His exploration of the context leads to some strange places. Lawyers in the common law system have, he says, often ignored context, with sad results. We then explore the history of labour and factory legislation in the US and UK.
This was often, Cullen says, and I agree, drafted with scant realistic consideration of the context. Legislators tended to treat labour relations as a voluntary contract between two equal parties, and ignored the reality that the employer’s need for another worker was usually less pressing than the applicant’s need for a job. Bad law and injustice resulted.
But this does not help Cullen’s case with regard to interpretation of the Basic Law at all. The ignorance of context was in the original labour legislation. Judges interpreted it as it came to them. Historically judges have often lamented that the effect of the legislation they were enforcing was unjust in some, or even most cases. But changing it was a matter for parliament, not something to be done in court in the name of “context”.
Cullen observes, correctly, that the Basic Law does not authorise the full “Laam chau” programme of mutual destruction, and also – less relevantly – that Yash Ghai, writing in 1999, thought the budget veto procedure might be used to resolve disputes over taxation or public spending, not to seek major changes in government policy.
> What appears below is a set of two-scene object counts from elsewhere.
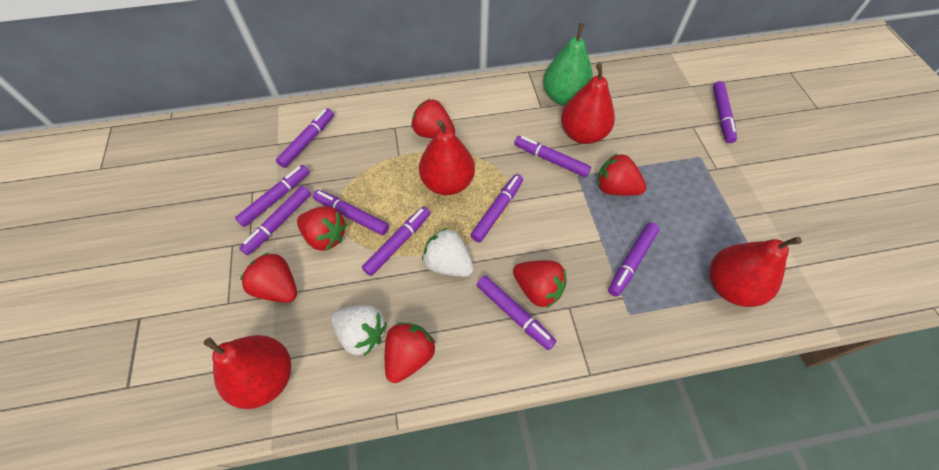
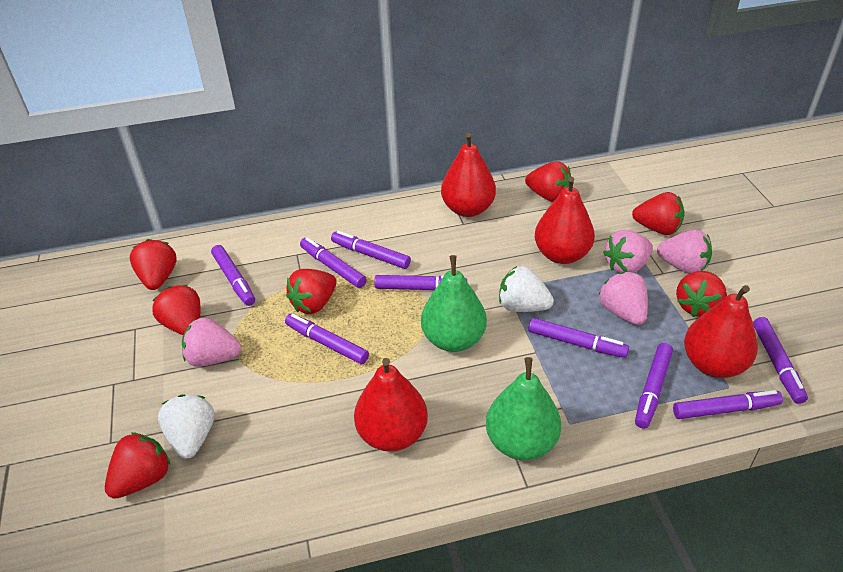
green pear: [543,23,593,105] = 1 -> [421,255,487,352] [486,357,561,460] = 2
pink strawberry: none = 0 -> [182,317,241,367] [599,272,648,325] [603,230,653,273] [657,229,712,274] = 4
purple marker: [235,165,310,227] [239,186,311,255] [276,108,334,168] [313,190,389,235] [362,206,430,276] [470,174,523,243] [477,276,556,350] [514,136,591,177] [608,222,659,297] [713,81,737,143] = 10 -> [211,245,255,306] [285,314,369,364] [300,237,367,288] [331,231,411,269] [375,275,467,290] [528,318,629,358] [635,343,673,428] [673,390,783,419] [753,317,808,404] = 9
red strawberry: [240,252,297,303] [297,206,347,251] [385,322,435,383] [411,98,455,138] [513,260,567,308] [598,153,646,196] = 6 -> [105,432,171,499] [130,239,177,290] [152,285,200,335] [286,269,336,314] [525,161,571,202] [632,192,685,235] [676,271,727,317] = 7

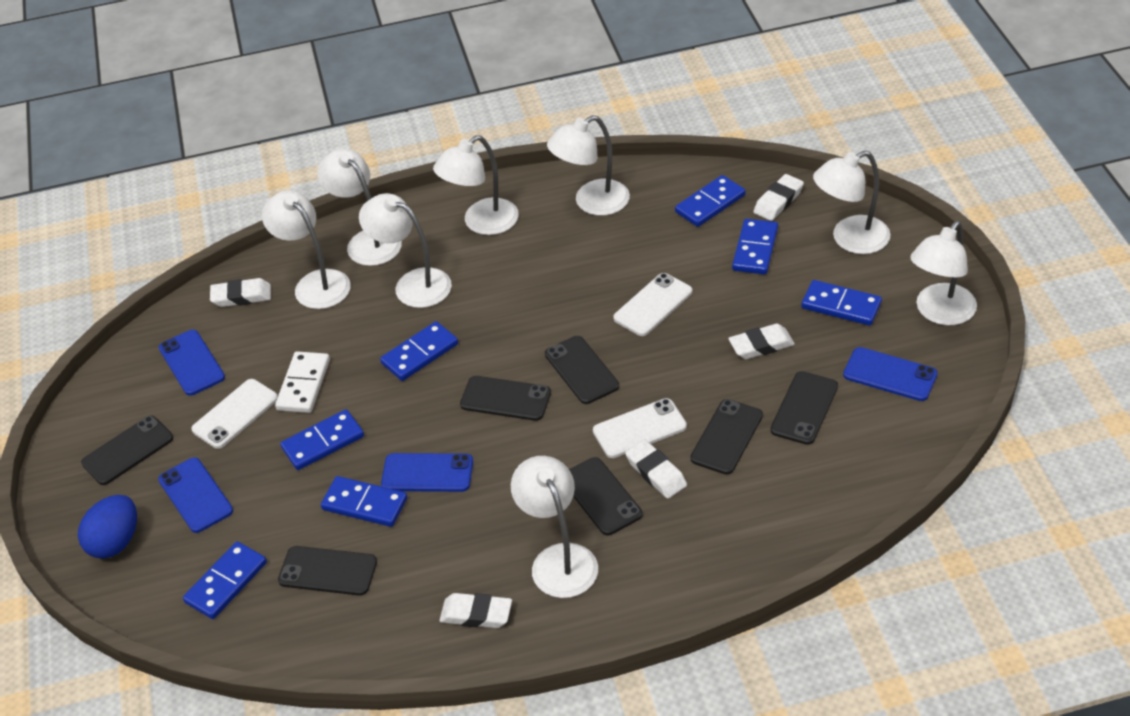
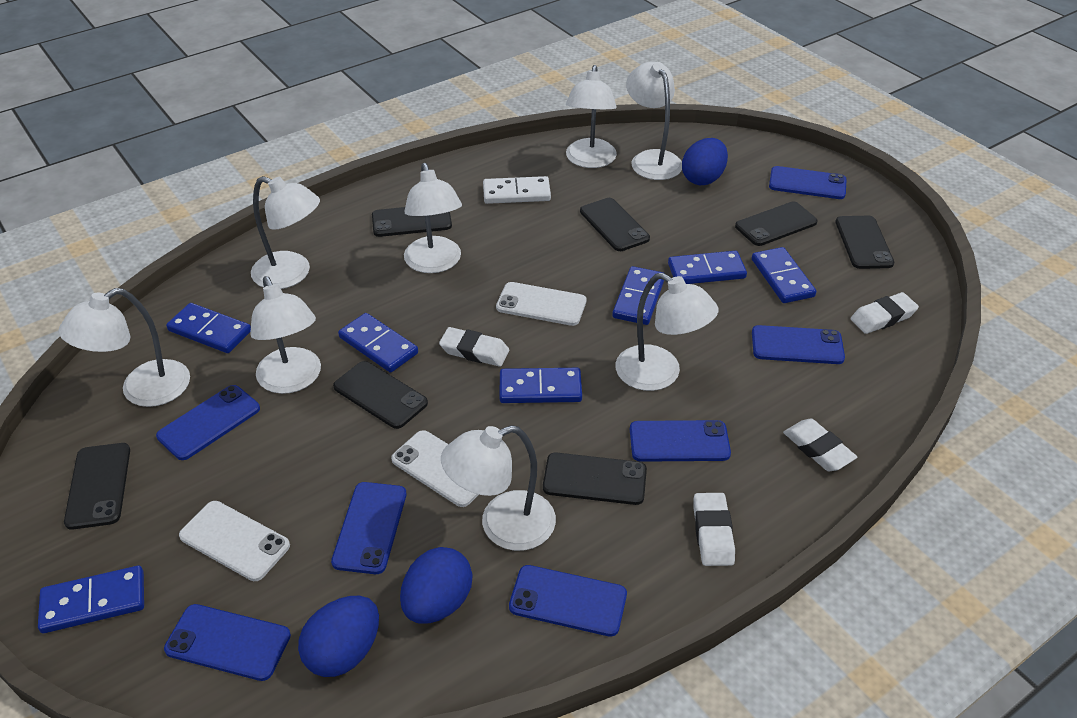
blue egg: [78,495,137,559] = 1 -> [298,596,379,677] [400,547,472,624] [682,138,728,185] = 3
blue phone: [158,457,233,533] [159,330,225,396] [381,453,473,492] [843,347,938,401] = 4 -> [156,385,260,460] [164,604,291,681] [331,482,407,574] [509,565,627,637] [630,420,731,462] [752,325,845,364] [769,166,847,199] = 7
white eraser: [210,278,271,307] [439,593,512,628] [625,440,687,499] [728,324,795,359] [753,174,804,221] = 5 -> [439,327,509,367] [694,493,735,566] [783,419,857,471] [850,292,919,334] = 4

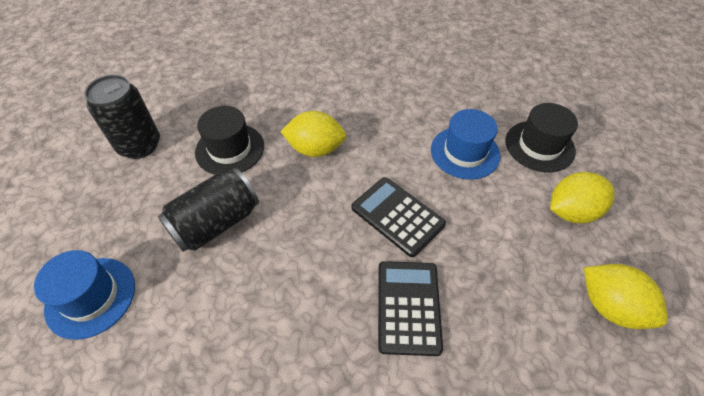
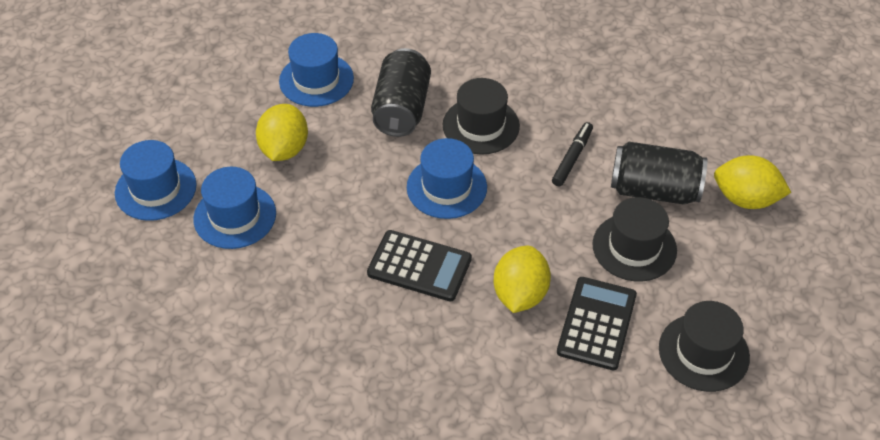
black hat: [195,106,264,175] [506,103,578,172] = 2 -> [443,78,520,155] [592,197,677,282] [659,301,750,392] = 3
black marker: none = 0 -> [552,122,593,186] = 1
blue hat: [34,250,135,340] [431,109,500,180] = 2 -> [115,140,197,221] [193,167,276,249] [279,33,354,107] [407,138,487,219] = 4

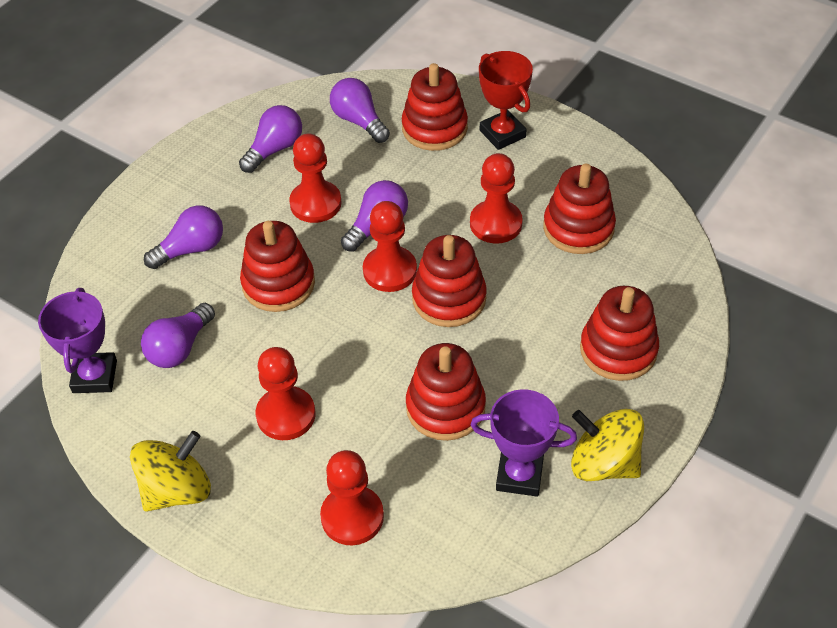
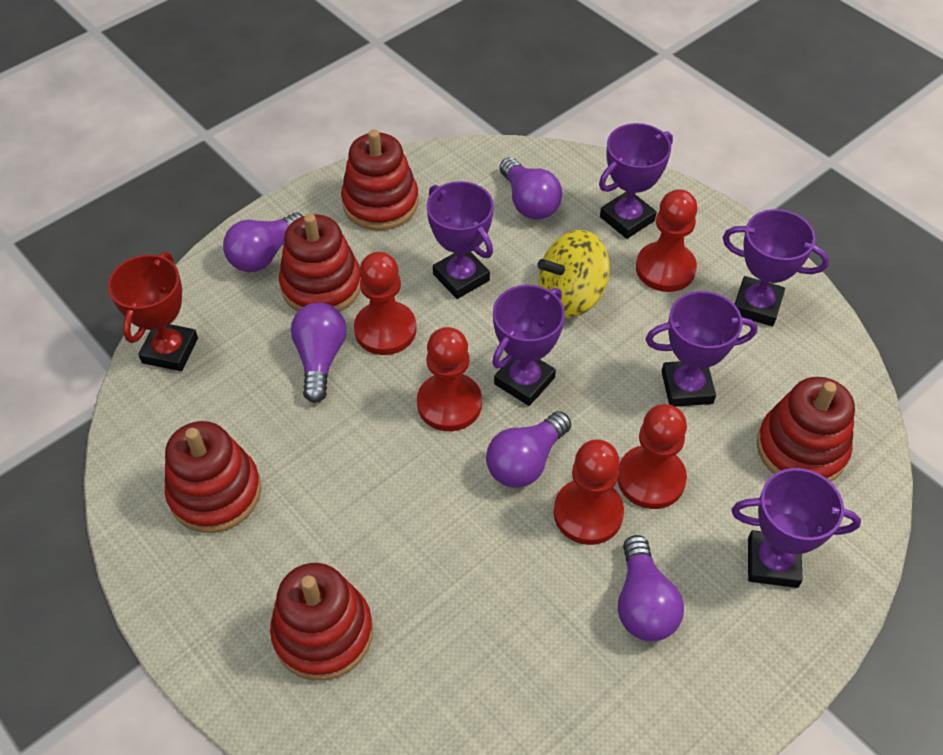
purple trophy: [38,288,117,393] [471,389,577,497] = 2 -> [427,181,494,299] [492,285,565,406] [599,123,673,239] [646,291,758,407] [723,209,829,326] [731,468,861,588] = 6
red stacking toy: [240,221,315,312] [402,63,468,151] [406,343,486,441] [412,235,486,327] [543,164,616,254] [580,286,659,381] = 6 -> [165,421,261,533] [270,563,373,681] [279,214,361,312] [341,129,419,230] [757,377,855,482] = 5
yellow spinning top: [130,431,211,512] [571,409,644,481] = 2 -> [537,230,610,318] = 1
This last prediction betrays a curious lack of imagination. After all, the budget veto procedure would be a major step into unknowable territory, involving serious hazards for both sides. Legislators first have to risk their seats; the risks to the chief executive come later but are as serious.
The spectacle of a legislature and executive at loggerheads would be unbecoming. This is the nuclear option of political conflict. It would be surprising if it were used for anything other than major disputes over policy.
Cullen thinks that the procedure was not intended to allow a “very powerful indirect means of coercing radical policy changes.” What else could it be for?
We then move on to the context in detail, and here I have to say that I begin to wonder if Cullen is a person from whom I would wish to buy a used car. Because he says, “the LegCo was rendered inoperable because of massive, riot-driven vandalism for about three months from July 1, 2019”. And that is not true.
In the first place, a legislature cannot be rendered “inoperable” just because its usual meeting place is closed, for whatever reason. A council meeting is not like a heart transplant or a Catholic wedding, which can only take place in a building designed and dedicated for the purpose.
In 1789, the French National Assembly famously responded to a Royal eviction by meeting in a tennis court. In 1941, the British House of Commons had its usual home vandalised by the Luftwaffe. Politics continued in alternative venues until the building had been restored, which took until 1950.
In the second place, the Legislative Council was not rendered inoperable for three months because it customarily takes a long break in the summer whether its chamber is usable or not. After July 1, the chairman simply cancelled the last meeting of the session and everyone went on holiday.
If Cullen is unreliable on the fiddly detail he is not much better on the big picture. The events of 2019 were an “insurrection”, he says, and adds with approval a quote from Henry Litton dubbing it an “insurgency”. This is a gross abuse of language and also rather insensitive.
Insurrections and insurgencies involve the use of lethal force to overthrow the regime. It is not a happy experience and usually involves the shedding of much blood, most of it innocent. It is the sort of thing now being endured in Sudan and Myanmar. Hijacking the words to describe our street scuffles is an insult to the suffering of people in such places.